January 25, 2014 | Mark Aselstine

Easton Wines H House Red

About Easton Wines: A standout among Sierra Nevada Foothills growers for well over a generation, Bill Easton is among the only growers in the region willing to take chances and produce wines that don’t encompass Zinfandel (the grape, which to this day, still will spring up wild among the hillsides).  Splitting the winery between Rhone varietals and non Rhones helped Easton to keep things easy for wine sellers and has helped the winery grow in ways that a decade ago, no one thought was possible in the foothills.  I will note that Easton put his name on the part of the winery that crafts the non Rhone varietals and calls this his wife’s favorite wine, so I’ll let you have a guess at the quality. With multiple wines during almost every vintage rated at 90 points and above Easton and its sister label (Tierre Rouge) deserves a look when you’re ready to branch out from the uncountable number of choices available in Napa Valley, Sonoma, Santa Barbara and Paso Robles.
 

H House Red Tasting Notes: A blend of Cabernet Sauvignon and Syrah which originally came to the forefront of the wine industry from Languedoc France (virtually the only region of the country where new blends are legally possible) the Easton H House Red aims to be an easy drinking, easy choice for a wine any day of the week.
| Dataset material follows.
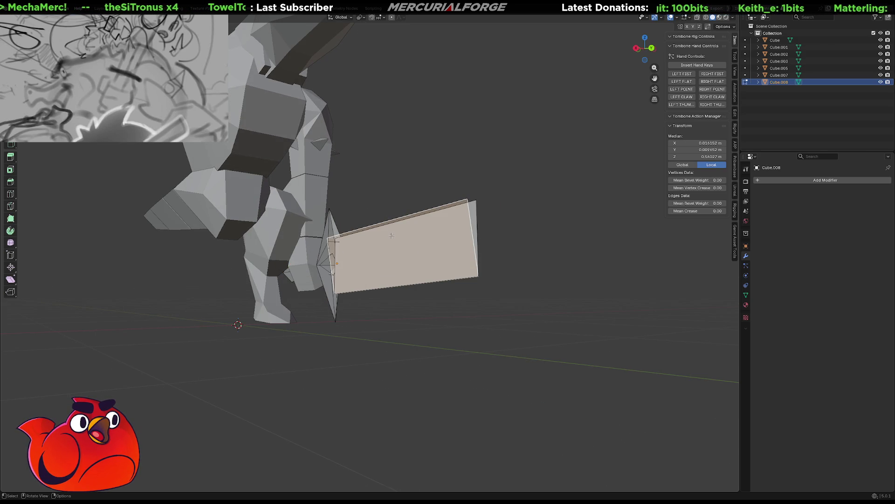
pyautogui.moveTo(392, 249); pyautogui.dragTo(422, 256, button='middle')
I believe you’ll note the standard California Cabernet in play here, solid structure but not overly dramatic in a way that destroys everything around it (like many complain about South American wine) also you’ll note the zesty and spicy flavors that are reminiscent of Syrah very much at the forefront as you get through the bottle.
 

About Sierra Foothills Wine: When it comes to California wine, there isn’t an older growing region than the Sierra Foothills.  When settlers first came looking for their fortunes in the gold covered hills of the Sierra Nevada, they found wild vines growing along their route from San Francisco into the foothills.  Those vines encompassed Zinfandel to be sure, but also Petite Sirah and at least three other grapes.